SOLDIERS OF IDF VS ARAB TERRORISTS

SOLDIERS OF IDF VS ARAB TERRORISTS

Wednesday, April 19, 2017

Allies knew of Holocaust in 1942, 2 years before previously assumed, UN documents prove UK, US, Russia were aware of millions killed by Nazis, new book says, shedding damning light on refusal to take in refugees or try to halt slaughter

A May 1944 'selection' of Hungarian Jews on the ramp at Birkenau, where one-million Jews were murdered during the Holocaust (Wikimedia Commons)

Recently released documents show that the Allied forces were aware of the scale of the Holocaust some two years earlier than previously assumed. They did little to stop the deaths or rescue the victims.

The unsealed United Nations files show that the US, UK and Russia knew as early as December 1942 that two million Jews had been massacred and millions more were at risk of being killed, Britain’s Independent newspaper reported on Tuesday.

Despite that knowledge, the Allies did not accept refugees or take action to prevent the slaughter.

“The major powers commented [on the mass murder of Jews] two-and-a-half years before it is generally assumed,” Dan Plesch, author of the new book “Human Rights After Hitler,” told the Independent.

In December 1942, UK Foreign Secretary Anthony Eden told the British parliament, in a statement on behalf of the UK, the US and the Soviet governments, that the Nazis were in the process of exterminating the Jews. Eden said that a similar statement was also being read out in Moscow and Washington at the same time.

“The German authorities, not content with denying to persons of Jewish race in all the territories over which their barbarous rule extends, the most elementary human rights, are now carrying into effect Hitler’s oft-repeated intention to exterminate the Jewish people,” Eden said in the statement.

Plesch, a University of London researcher, said the Allies presumably learned of Nazi Germany’s actions “when they discovered the concentration camps, but they made this public comment in December 1942.”

Plesch reiterated the charge that the Allied powers did very little to save the Jews.

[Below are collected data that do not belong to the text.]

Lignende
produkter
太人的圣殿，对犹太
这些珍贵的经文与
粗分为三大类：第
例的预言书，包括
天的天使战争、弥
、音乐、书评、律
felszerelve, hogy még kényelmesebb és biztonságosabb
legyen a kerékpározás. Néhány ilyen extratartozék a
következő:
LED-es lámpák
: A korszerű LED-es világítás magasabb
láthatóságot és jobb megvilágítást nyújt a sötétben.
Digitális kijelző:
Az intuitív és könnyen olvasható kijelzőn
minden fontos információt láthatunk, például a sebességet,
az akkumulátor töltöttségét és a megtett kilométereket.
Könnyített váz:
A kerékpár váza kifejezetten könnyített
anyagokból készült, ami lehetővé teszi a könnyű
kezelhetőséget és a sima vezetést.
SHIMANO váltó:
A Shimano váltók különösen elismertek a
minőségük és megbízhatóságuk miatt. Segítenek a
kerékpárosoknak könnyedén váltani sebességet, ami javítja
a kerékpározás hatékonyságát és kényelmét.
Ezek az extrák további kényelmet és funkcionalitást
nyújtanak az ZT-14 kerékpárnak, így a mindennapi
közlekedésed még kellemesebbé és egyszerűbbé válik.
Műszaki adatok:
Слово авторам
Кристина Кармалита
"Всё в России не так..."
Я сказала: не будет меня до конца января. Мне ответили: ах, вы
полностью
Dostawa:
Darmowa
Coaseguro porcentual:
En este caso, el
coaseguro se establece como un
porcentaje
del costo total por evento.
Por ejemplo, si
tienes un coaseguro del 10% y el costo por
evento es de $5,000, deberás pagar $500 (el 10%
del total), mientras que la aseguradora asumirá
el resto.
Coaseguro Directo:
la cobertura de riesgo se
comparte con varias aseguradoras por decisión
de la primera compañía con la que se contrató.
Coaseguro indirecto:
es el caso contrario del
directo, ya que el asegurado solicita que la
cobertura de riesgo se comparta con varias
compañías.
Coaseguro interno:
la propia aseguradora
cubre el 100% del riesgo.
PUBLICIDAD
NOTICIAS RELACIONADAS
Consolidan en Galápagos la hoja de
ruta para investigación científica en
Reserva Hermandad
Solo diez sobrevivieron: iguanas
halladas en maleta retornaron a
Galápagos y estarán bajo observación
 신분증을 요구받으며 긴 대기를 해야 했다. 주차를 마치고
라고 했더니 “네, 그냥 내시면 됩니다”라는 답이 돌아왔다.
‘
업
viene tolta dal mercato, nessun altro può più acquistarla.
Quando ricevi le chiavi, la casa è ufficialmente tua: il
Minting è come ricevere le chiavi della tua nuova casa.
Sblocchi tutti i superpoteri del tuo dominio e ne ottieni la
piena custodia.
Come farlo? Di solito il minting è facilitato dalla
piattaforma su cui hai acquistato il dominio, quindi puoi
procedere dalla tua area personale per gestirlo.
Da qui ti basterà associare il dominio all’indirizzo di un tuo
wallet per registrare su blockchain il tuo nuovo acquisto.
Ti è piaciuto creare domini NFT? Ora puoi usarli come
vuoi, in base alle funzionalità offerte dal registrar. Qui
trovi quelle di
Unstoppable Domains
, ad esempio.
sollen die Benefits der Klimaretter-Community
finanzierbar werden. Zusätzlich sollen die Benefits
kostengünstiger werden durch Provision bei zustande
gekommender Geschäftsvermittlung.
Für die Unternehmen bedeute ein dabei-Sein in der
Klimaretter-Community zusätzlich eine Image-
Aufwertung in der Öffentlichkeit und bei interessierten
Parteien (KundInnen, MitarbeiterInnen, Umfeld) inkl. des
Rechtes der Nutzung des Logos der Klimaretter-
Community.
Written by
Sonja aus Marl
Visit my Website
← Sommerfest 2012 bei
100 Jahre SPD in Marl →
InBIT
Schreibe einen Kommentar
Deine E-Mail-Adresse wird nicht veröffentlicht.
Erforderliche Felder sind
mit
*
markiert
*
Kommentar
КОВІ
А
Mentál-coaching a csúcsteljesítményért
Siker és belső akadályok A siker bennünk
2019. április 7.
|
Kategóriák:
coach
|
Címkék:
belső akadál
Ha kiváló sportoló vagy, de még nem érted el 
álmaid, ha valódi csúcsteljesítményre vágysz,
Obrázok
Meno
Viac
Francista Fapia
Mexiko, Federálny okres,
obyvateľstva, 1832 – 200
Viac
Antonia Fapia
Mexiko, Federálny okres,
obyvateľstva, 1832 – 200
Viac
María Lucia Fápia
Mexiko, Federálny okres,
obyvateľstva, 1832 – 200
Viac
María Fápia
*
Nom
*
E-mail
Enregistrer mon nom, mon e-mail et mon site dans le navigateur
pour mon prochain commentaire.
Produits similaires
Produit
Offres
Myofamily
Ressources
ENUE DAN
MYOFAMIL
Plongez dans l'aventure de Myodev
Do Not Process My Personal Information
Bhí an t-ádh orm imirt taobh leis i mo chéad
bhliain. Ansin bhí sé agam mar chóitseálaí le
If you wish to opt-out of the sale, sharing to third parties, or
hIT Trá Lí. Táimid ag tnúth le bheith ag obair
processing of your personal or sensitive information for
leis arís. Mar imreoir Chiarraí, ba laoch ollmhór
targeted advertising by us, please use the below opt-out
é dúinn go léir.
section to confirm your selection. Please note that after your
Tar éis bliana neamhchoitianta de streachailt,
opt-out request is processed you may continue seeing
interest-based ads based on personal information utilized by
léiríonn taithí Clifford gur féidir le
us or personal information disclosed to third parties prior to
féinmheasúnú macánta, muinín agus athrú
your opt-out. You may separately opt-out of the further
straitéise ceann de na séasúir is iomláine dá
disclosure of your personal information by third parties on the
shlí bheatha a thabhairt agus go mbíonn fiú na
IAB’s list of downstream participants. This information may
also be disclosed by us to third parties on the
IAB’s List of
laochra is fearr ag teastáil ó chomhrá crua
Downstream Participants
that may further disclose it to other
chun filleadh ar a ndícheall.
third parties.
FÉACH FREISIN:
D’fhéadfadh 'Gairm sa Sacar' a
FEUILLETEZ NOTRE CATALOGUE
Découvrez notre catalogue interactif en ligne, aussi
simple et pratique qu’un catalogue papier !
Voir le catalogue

In March 1943, based on reports from Europe, the Archbishop of Canterbury William Temple, head of the Church of England, pleaded with the British government to accept Jewish refugees who were in danger of being massacred.

“In view of the massacres and starvation of Jews and others in enemy and enemy-occupied countries,” Temple wrote to the House of Lords, the government should offer its “fullest support for immediate measures, on the largest and most generous scale… for providing help and temporary asylum to persons in danger of massacre who are able to leave enemy and enemy-occupied countries.”

Yet Viscount Cranborne, a minister in prime minister Winston Churchill’s war cabinet, said that Britain was not in a position to accept large numbers of refugees, and that while the government sympathized with the situation, it had to take care of its own citizens first.

Plesch’s book is based on an archive from the now-defunct United Nations War Crimes Commission, which was sealed for 70 years. He said that it was through the intervention of Samantha Powers, former US ambassador to the UN, that he was able to access the files.

There are other proofs that the Allies knew the extent of the Holocaust already in 1942. For example, the Yad Vashem Holocaust memorial states in a report to the UN that “During 1942, reports of a Nazi plan to murder all the Jews – including details on methods, numbers, and locations – reached Allied and neutral leaders from many sources.”

However, Plesch said that the new research provides a “cartload of nails to hammer into the coffins” of Holocaust deniers.